= WHP Posttranscriptional Response Element =

DNA Sequence
Woodchuck Hepatitis Virus (WHV) Posttranscriptional Regulatory Element (WPRE) is a DNA sequence that, when transcribed, creates a tertiary structure enhancing expression. The sequence is commonly used in molecular biology to increase expression of genes delivered by viral vectors. WPRE is a tripartite regulatory element with gamma, alpha, and beta components.
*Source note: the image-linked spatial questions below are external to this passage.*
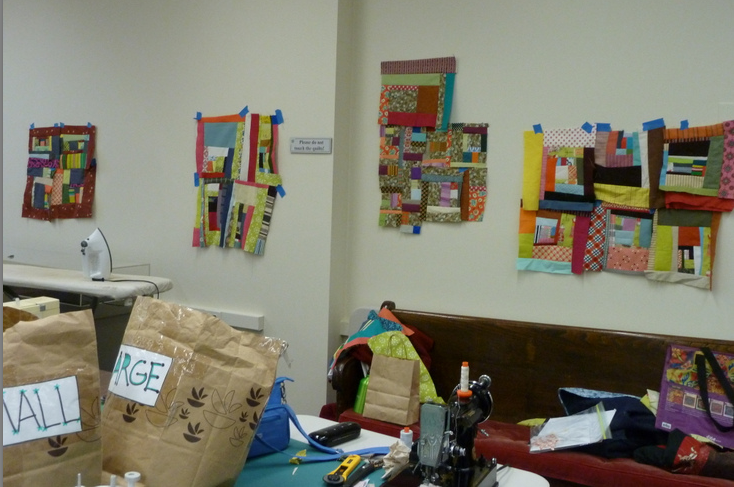
The width and height of the screenshot is (734, 487). I want to click on iron, so click(x=103, y=252).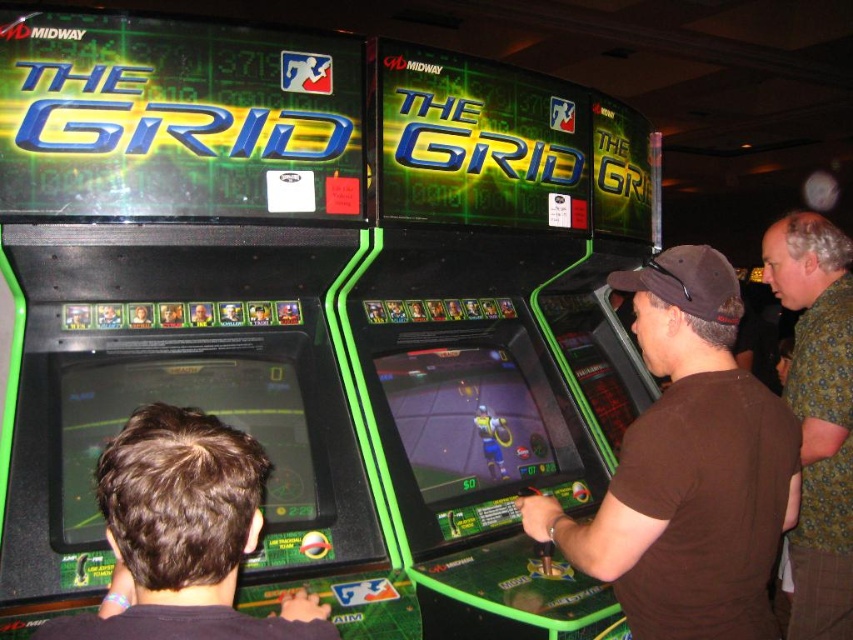
Can you confirm if brown matte hair at lower left is smaller than green floral shirt at upper right?

Yes.

Is point (138, 531) in front of point (846, 440)?

Yes, it is.

Where is `brown matte hair at lower left`? Image resolution: width=853 pixels, height=640 pixels. brown matte hair at lower left is located at coordinates (183, 536).

Can you confirm if brown cotton t-shirt at center is smaller than brown matte hair at lower left?

Actually, brown cotton t-shirt at center might be larger than brown matte hair at lower left.

Where is `brown cotton t-shirt at center`? brown cotton t-shirt at center is located at coordinates coord(689,468).

Who is more forward, (763, 470) or (167, 564)?

Point (167, 564)

Locate an element on the screen. Image resolution: width=853 pixels, height=640 pixels. brown cotton t-shirt at center is located at coordinates (689, 468).

Which is in front, point (660, 579) or point (819, 529)?

Point (660, 579) is more forward.

Is brown cotton t-shirt at center closer to the viewer compared to green floral shirt at upper right?

Yes, it is in front of green floral shirt at upper right.

The image size is (853, 640). What are the coordinates of `brown cotton t-shirt at center` in the screenshot? It's located at (689, 468).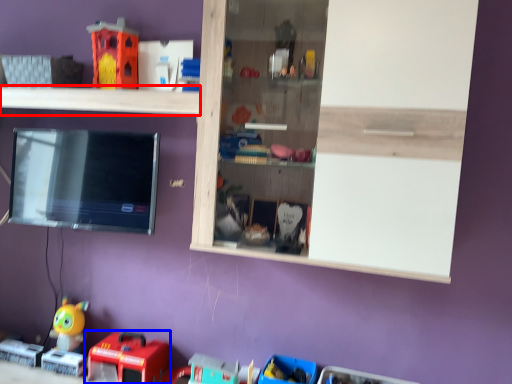
Question: Which object is further to the camera taking this photo, shelf (highlighted by a red box) or toy (highlighted by a blue box)?

Choices:
 (A) shelf
 (B) toy

Answer: (B)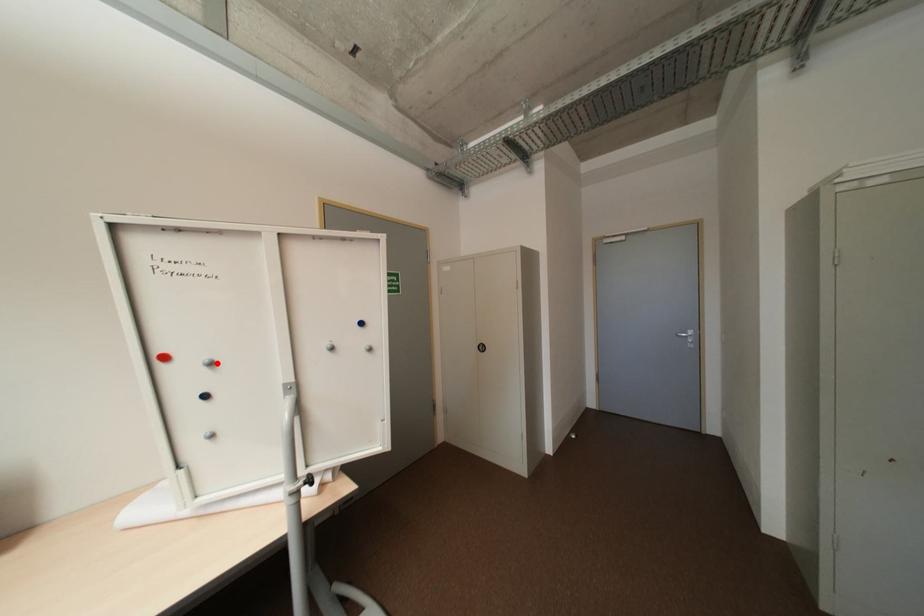
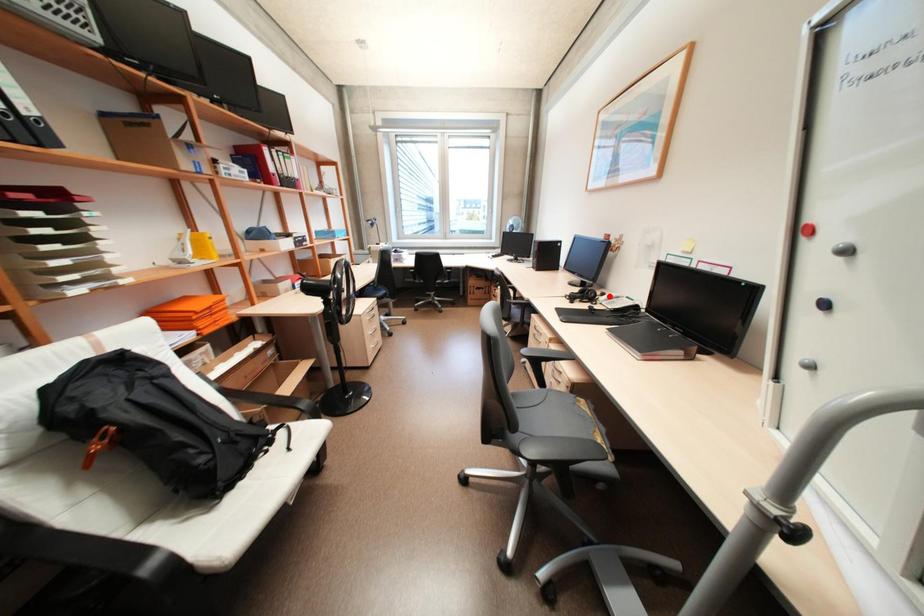
I am providing you with two images of the same scene from different viewpoints. A red point is marked on the first image and another point is marked on the second image. Does the point marked in image1 correspond to the same location as the one in image2?

No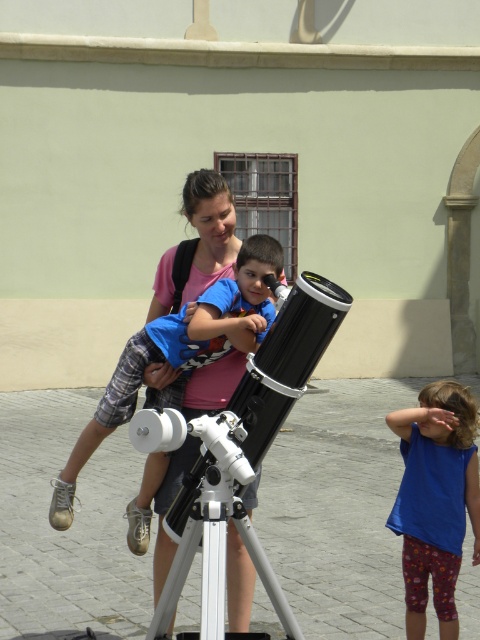
Where is the blue cotton shirt at center located in the image?

The blue cotton shirt at center is located at point coordinates of (186,342).

What is the relationship in height between the blue cotton shirt at center and the blue fabric shirt at center?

The alpha component is 80bp long:

GCCACGGCGGAACTCATCGCCGCCTGCCTTGCCCGCTGCTGGACAGGGGCTCGGCTGTTGGGCACTGACAATTCCGTGGT

When used alone without the gamma and beta WPRE components, the alpha component is only 9% as active as the full tripartite WPRE. The sequence for full tripartite WPRE is:

AATCAACCTCTGGATTACAAAATTTGTGAAAGATTGACTGGTATTCTTAACTATGTTGCTCCTTTTACGCTATGTGGATACGCTGCTTTAATGCCTTTGTA

TCATGCTATTGCTTCCCGTATGGCTTTCATTTTCTCCTCCTTGTATAAATCCTGGTTGCTGTCTCTTTATGAGGAGTTGTGGCCCGTTGTCAGGCAACGTGGCGTG

GTGTGCACTGTGTTTGCTGACGCAACCCCCACTGGTTGGGGCATTGCCACCACCTGTCAGCTCCTTTCCGGGACTTTCGCTTTCCCCCTCCCTATTGCCACGGCGG

AACTCATCGCCGCCTGCCTTGCCCGCTGCTGGACAGGGGCTCGGCTGTTGGGCACTGACAATTCCGTGGTGTTGTCGGGGAAGCTGACGTCCTTTCCATGGCTGCT

CGCCTGTGTTGCCACCTGGATTCTGCGCGGGACGTCCTTCTGCTACGTCCCTTCGGCCCTCAATCCAGCGGACCTTCCTTCCCGCGGCCTGCTGCCGGCTCTGCGG

CCTCTTCCGCGTCTTCGCCTTCGCCCTCAGACGAGTCGGATCTCCCTTTGGGCCGCCTCCCCGCCTG

This sequence has 100% homology with base pairs 1093 to 1684 of the Woodchuck hepatitis B virus (WHV8) genome. When used in the 3' untranslated region (UTR) of a mammalian expression cassette, it can significantly increase mRNA stability and protein yield.